Veuillez traduire en anglais cette phrase de l'extrait du texte : « Les décisions sont rendues avec impartialité, indépendance, célérité et dans un langage clair. »

Extrait du texte
┏━━
La décision

Décision rendues par les membres

À la suite d’une audience, l’affaire est mise en délibéré. Il s’agit de la période au cours de laquelle le juge administratif analyse le dossier, la preuve et les témoins entendus, et rédige sa décision. Cette décision, écrite et motivée, sera transmise aux parties dans les meilleurs délais.

Les décisions sont rendues avec impartialité, indépendance, célérité et dans un langage clair.

De manière générale, le délai de délibéré d’une décision rendue après audience est de 90 jours.

Il est important de bien lire et comprendre la portée d’une décision afin de s’y conformer, et ce, dans les délais imposés.

La Commission s’assure que ses décisions sont respectées notamment par les entreprises sanctionnées, sous peine de s’exposer à une nouvelle convocation et à une sanction plus sévère.

Consulter le dépliant «Une décision de la Commission c’est sérieux ! Il faut la respecter» – PDF (165 Ko).

Décisions rendues par les personnes désignées

Chaque année, le ministre des Transports désigne des personnes des services administratifs pour rendre des décisions relativement à certaines demandes non contestées. Ces décisions s’appuient sur des normes objectives non discrétionnaires.

Recours à l’encontre des décisions de la Commission

  • Révision par la Commission : sauf exception, une décision peut être révisée par des membres sur permission dans les 30 jours qui suivent la date à laquelle elle a pris effet.
  • Recours devant le Tribunal administratif du Québec : un recours en appel est possible dans les 30 jours qui suivent la date à laquelle la décision de la Commission a pris effet.
  • Révision judiciaire : la Commission est soumise au pouvoir de contrôle et de surveillance de la Cour supérieure.

Révision d’une décision

Lorsque la révision est possible, l’article 17.2 de la Loi sur les transports prévoit que tout intéressé peut demander à la Commission de réviser toute décision qu’elle a rendue et contre laquelle aucun recours n’a été formé devant le Tribunal administratif du Québec dans les trois circonstances suivantes :

  • Lorsqu’un fait nouveau est découvert et qui, s’il avait été connu en temps utile, aurait pu justifier une décision différente;
  • Lorsqu’une partie au litige n’a pu, pour des raisons jugées suffisantes, présenter ses observations;
  • Lorsqu’un vice de fond ou de procédure est de nature à invalider cette décision.

Pour alléguer un vice de fond, la partie requérante doit démontrer que la décision est entachée d’une erreur grave, évidente et déterminante. Le simple fait d’être en désaccord avec la décision ne constitue pas un motif de révision.
┗━━
Documents fournis
┏━━
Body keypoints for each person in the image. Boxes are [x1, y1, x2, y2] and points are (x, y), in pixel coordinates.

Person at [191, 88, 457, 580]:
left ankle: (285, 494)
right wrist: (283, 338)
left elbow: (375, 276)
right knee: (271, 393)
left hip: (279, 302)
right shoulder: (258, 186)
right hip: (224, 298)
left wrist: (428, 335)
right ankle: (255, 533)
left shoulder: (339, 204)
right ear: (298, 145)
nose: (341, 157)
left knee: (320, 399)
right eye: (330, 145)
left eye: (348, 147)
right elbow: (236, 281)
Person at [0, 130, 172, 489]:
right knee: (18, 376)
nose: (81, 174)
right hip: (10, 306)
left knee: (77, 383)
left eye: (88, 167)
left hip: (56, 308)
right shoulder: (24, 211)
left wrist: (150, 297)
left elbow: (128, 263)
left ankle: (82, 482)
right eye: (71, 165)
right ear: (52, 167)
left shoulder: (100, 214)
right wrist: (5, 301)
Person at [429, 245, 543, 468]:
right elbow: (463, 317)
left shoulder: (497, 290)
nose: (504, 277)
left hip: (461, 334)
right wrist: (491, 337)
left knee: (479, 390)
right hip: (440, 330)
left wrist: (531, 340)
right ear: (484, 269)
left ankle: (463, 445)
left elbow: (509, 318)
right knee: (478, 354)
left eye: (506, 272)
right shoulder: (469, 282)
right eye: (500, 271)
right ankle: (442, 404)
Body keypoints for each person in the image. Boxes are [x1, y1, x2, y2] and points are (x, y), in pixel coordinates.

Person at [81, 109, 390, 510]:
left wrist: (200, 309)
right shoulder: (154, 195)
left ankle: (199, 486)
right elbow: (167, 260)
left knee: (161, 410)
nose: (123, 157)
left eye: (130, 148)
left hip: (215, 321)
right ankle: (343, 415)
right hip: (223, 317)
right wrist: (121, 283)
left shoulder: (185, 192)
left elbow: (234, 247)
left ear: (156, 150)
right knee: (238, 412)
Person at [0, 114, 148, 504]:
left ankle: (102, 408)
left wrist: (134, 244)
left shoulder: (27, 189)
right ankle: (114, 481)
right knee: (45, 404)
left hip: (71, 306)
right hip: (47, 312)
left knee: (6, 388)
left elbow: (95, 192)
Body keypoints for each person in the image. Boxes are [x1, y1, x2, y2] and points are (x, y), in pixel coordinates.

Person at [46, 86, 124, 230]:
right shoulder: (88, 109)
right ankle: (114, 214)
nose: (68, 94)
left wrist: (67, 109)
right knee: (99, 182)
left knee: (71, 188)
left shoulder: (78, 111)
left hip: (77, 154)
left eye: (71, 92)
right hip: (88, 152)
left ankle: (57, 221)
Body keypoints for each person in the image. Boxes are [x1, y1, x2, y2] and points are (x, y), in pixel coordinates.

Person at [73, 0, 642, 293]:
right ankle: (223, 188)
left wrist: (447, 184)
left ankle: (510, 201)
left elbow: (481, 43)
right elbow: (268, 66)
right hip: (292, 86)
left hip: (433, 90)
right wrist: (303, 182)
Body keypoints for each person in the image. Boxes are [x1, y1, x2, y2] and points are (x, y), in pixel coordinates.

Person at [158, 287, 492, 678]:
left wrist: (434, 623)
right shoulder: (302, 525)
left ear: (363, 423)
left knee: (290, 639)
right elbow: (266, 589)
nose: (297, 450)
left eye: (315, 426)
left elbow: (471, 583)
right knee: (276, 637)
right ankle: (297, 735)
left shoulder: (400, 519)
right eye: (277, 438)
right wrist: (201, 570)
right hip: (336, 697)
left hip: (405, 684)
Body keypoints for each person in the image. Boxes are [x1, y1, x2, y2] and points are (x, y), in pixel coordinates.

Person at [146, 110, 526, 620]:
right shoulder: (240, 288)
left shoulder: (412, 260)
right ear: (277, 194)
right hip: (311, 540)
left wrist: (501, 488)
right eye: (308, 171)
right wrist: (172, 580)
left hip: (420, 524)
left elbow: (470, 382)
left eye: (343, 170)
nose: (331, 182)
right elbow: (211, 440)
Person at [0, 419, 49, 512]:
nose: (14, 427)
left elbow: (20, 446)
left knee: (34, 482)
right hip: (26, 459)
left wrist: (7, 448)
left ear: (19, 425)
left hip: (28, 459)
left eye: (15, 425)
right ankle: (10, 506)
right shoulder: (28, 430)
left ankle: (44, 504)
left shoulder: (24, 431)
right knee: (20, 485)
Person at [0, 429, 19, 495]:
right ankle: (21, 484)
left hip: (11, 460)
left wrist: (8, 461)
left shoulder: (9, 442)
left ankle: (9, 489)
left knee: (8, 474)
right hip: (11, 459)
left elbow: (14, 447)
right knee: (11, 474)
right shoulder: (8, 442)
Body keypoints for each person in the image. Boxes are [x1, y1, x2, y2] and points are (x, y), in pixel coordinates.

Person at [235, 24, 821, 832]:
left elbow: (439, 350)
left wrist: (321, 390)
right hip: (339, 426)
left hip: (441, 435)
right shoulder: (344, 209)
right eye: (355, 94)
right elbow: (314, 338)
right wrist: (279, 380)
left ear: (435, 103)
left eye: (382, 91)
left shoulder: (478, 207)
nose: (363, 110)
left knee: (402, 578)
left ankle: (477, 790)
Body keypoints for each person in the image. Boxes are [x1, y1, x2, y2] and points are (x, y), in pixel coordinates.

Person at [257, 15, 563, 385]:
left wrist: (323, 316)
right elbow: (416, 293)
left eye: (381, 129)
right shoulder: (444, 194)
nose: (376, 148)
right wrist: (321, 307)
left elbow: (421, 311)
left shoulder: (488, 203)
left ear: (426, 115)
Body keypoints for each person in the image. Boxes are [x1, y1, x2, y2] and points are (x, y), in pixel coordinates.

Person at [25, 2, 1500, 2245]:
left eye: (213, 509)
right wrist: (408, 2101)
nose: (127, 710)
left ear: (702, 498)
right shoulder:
┗━━
Exercice corrigé
Decisions are rendered impartially, independently, promptly and in clear language.